Studio album by Sandra
- Released: 23 February 2007
- Genre: Pop, Rock
- Length: 54:44
- Label: Virgin
- Producer: Jens Gad

Sandra chronology
| Reflections (2006) | The Art of Love (2007) | Back to Life (2009) |

= The Art of Love (album) =

"What Is It About Me" single cover

The Art of Love is the eighth studio album by German singer Sandra released in 2007 by Virgin Records.

Professional ratings
Review scores
| Source | Rating |
| laut.de | Star |

==Background==
The Art of Love is Sandra's first album not to be produced by her then-partner, Michael Cretu, who at that time was unavailable due to working on the new Enigma album, A Posteriori. It was also her last album released before their separation in late 2007. Instead, the material was produced by Jens Gad, Cretu's "right hand man". This change made Sandra actively participate in writing songs for the first time in her career.
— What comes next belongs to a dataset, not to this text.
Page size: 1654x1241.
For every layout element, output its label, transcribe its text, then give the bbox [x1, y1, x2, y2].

She contributed very personal lyrics, revisiting sad experiences from her childhood. The album also features a more contemporary rock-leaning sound than a lot of her previous releases. The album also includes three cover versions: "Put Your Arms Around Me" originally recorded by Sinéad O'Connor, "All You Zombies" by The Hooters, and "Casino Royale", previously recorded by Edyta Górniak as "Sleep with Me" and Conjure One as "Sleep". "Love Is the Price" features DJ BoBo and is their second collaboration, after the 2006 hit "Secrets of Love". The promotional pictures for the album, shot in New York by Bärbel Miebach, saw Sandra return to her signature long hair and reveal a sexier image.
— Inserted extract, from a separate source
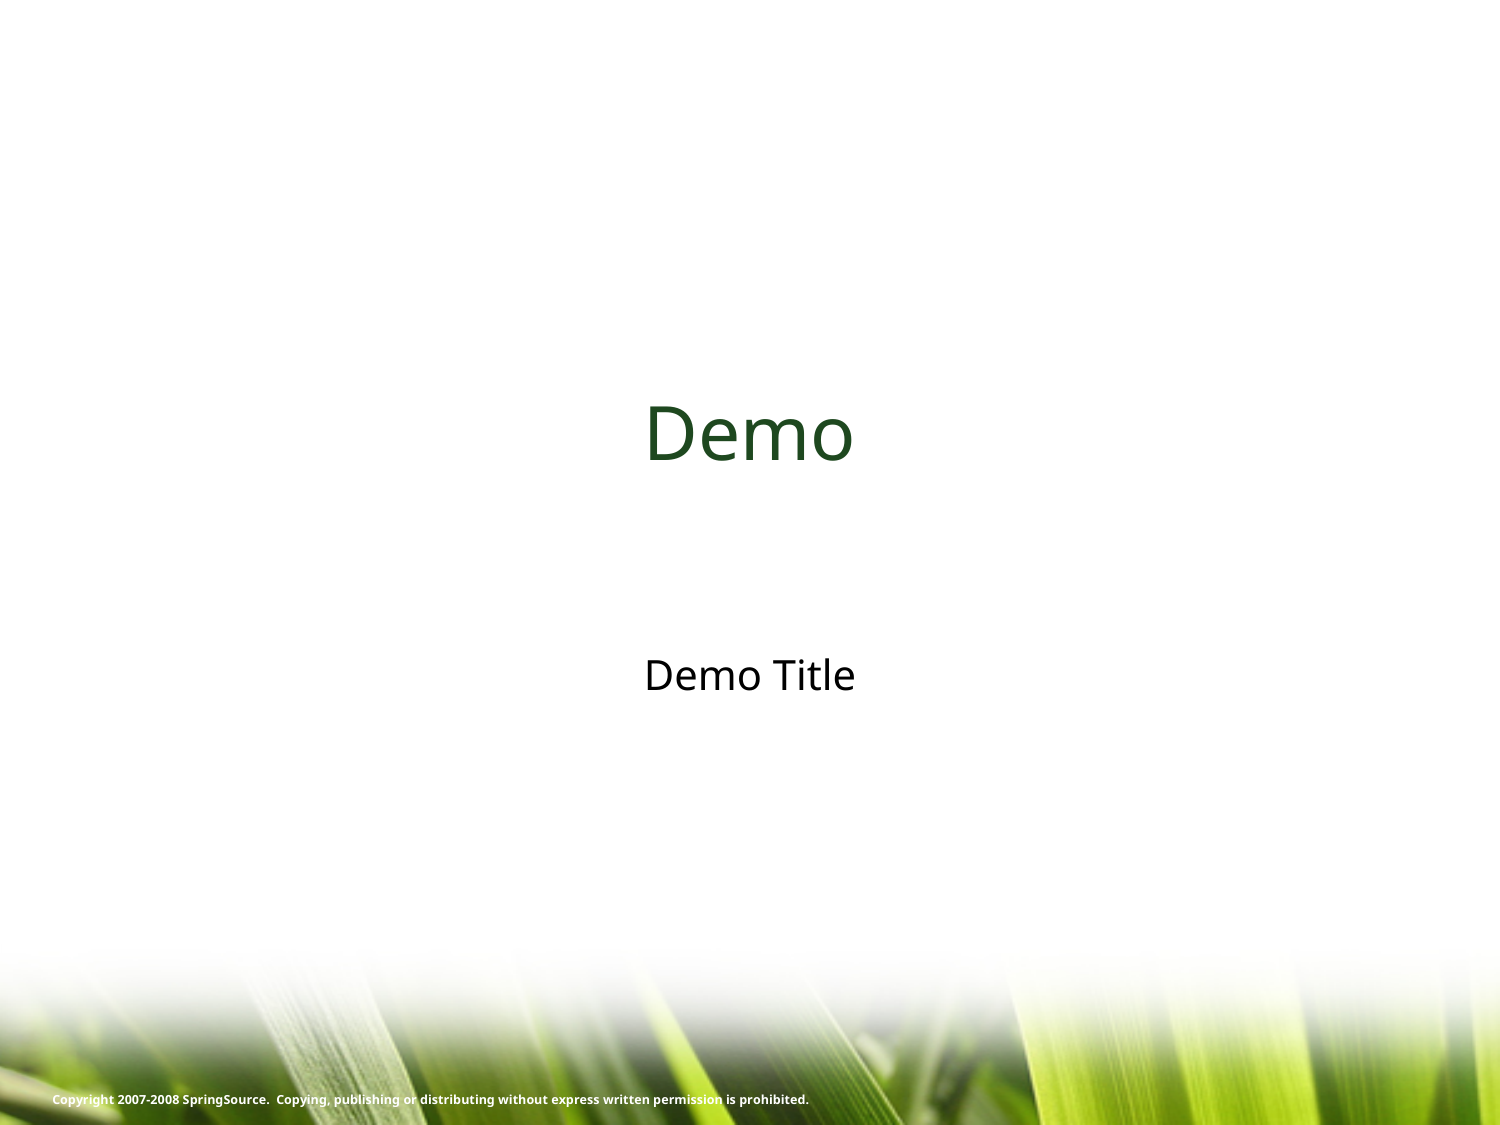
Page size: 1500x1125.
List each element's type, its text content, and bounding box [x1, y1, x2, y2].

picture [0, 944, 1500, 1125]
title Demo [112, 337, 1388, 526]
subtitle Demo Title [225, 637, 1276, 926]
"The Way I Am" was released as the lead single from the album in January 2007 and reached no. 50 on the official German singles chart. It included two bonus tracks, "Logical Love" a new song where Sandra indulges in rapping for the first time, and "Sleep" the alternative version of "Casino Royale" with its original lyrics.
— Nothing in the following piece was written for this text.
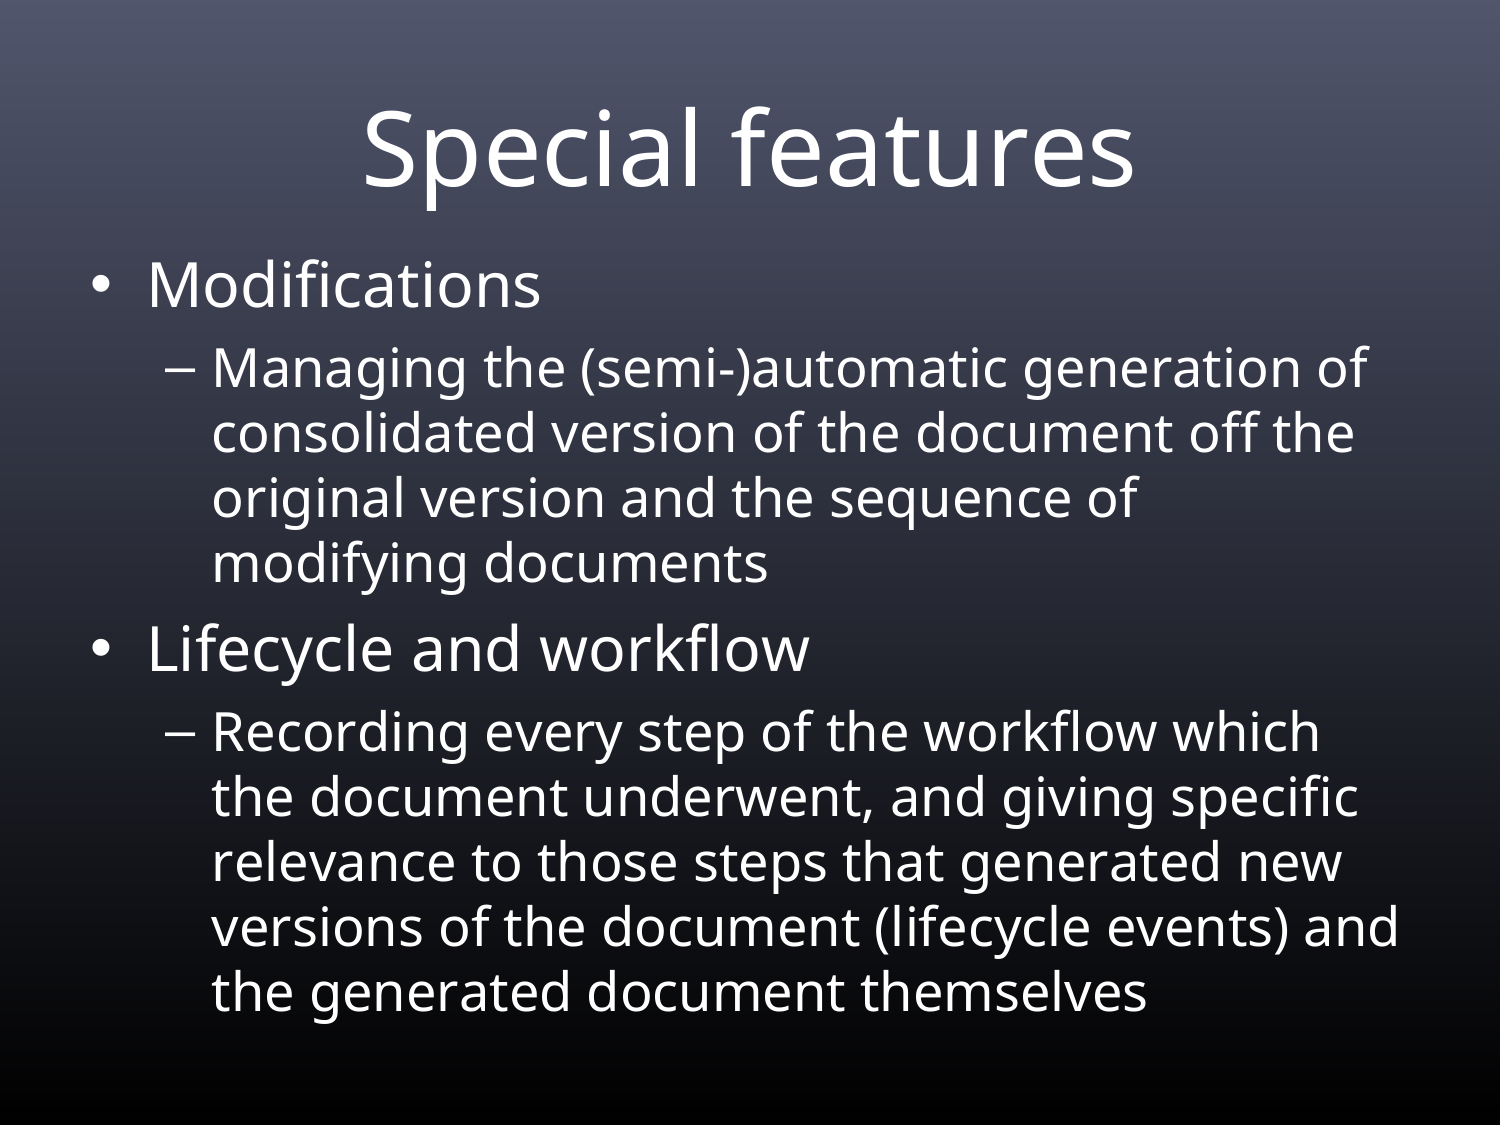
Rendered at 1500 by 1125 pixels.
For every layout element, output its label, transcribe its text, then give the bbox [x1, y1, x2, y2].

list Modifications Managing the (semi-)automatic generation of consolidated version of the document off the original version and the sequence of modifying documents Lifecycle and workflow Recording every step of the workflow which the document underwent, and giving specific relevance to those steps that generated new versions of the document (lifecycle events) and the generated document themselves [75, 205, 1426, 1063]
title Special features [75, 74, 1426, 205]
"What Is It About Me" was released as the second single in May 2007 and failed to chart except for some airplay in Russian Tophit charts reaching position 129.The single had three bonus tracks: the album track "What D'Ya Think of Me", French version of "What's Left to Say" ("Les qu'est-ce que c'est") and Spanish version of "Silence Beside Me" ("Silencio a mi lado"). "All You Zombies" was released as a promotional radio single in Poland and did well there. The album itself was a top 40 chart success in Germany and Poland.

==Track listing==
1. "What D'Ya Think of Me" (Jens Gad, Sandra Cretu) – 4:34
2. "The Way I Am" (Jens Gad, Sandra Cretu, Andru Donalds) – 3:31
3. "The Art of Love" (Jens Gad, Sandra Cretu) – 4:14
4. "What Is It About Me" (Winston Sela, Jens Gad, Torsten Stenzel, Ginger Mackenzie) – 3:54
5. "Dear God... If You Exist" (Jens Gad, Sandra Cretu) – 4:27
6. "Silence Beside Me" (Jens Gad, Sandra Cretu) – 3:38
7. "Once Upon a Time" (Fabrice Cuidad, Jens Gad, Sandra Cretu) – 4:52
8. "Put Your Arms Around Me" (Sinéad O'Connor, Rick Nowels) – 5:05
9. "What's Left to Say" (Fabrice Cuidad, Jens Gad, Christian Dornaus) – 4:36
10. "Casino Royale" (Rick Nowels, Billy Steinberg, Marie-Claire D'Ubaldo) – 3:51
11. "Love Is the Price" (with DJ BoBo) (Morrison Long, Steven Levis) – 3:23
12. "Shadow of Power" (Fabrice Cuidad, Jens Gad, Sandra Cretu) – 3:36
13. "All You Zombies" (Eric Bazilian, Rob Hyman) – 5:03

==Charts==

| Chart (2007) | Peak position |
|---|---|
| French Albums (SNEP) | 159 |
| German Albums (Offizielle Top 100) | 16 |
| Polish Albums (ZPAV) | 26 |
| Swiss Albums (Schweizer Hitparade) | 88 |

==Certifications==

| Region | Certification | Certified units/sales |
| Russia (NFPF) | Gold | 10,000^{*} |
^{*} Sales figures based on certification alone.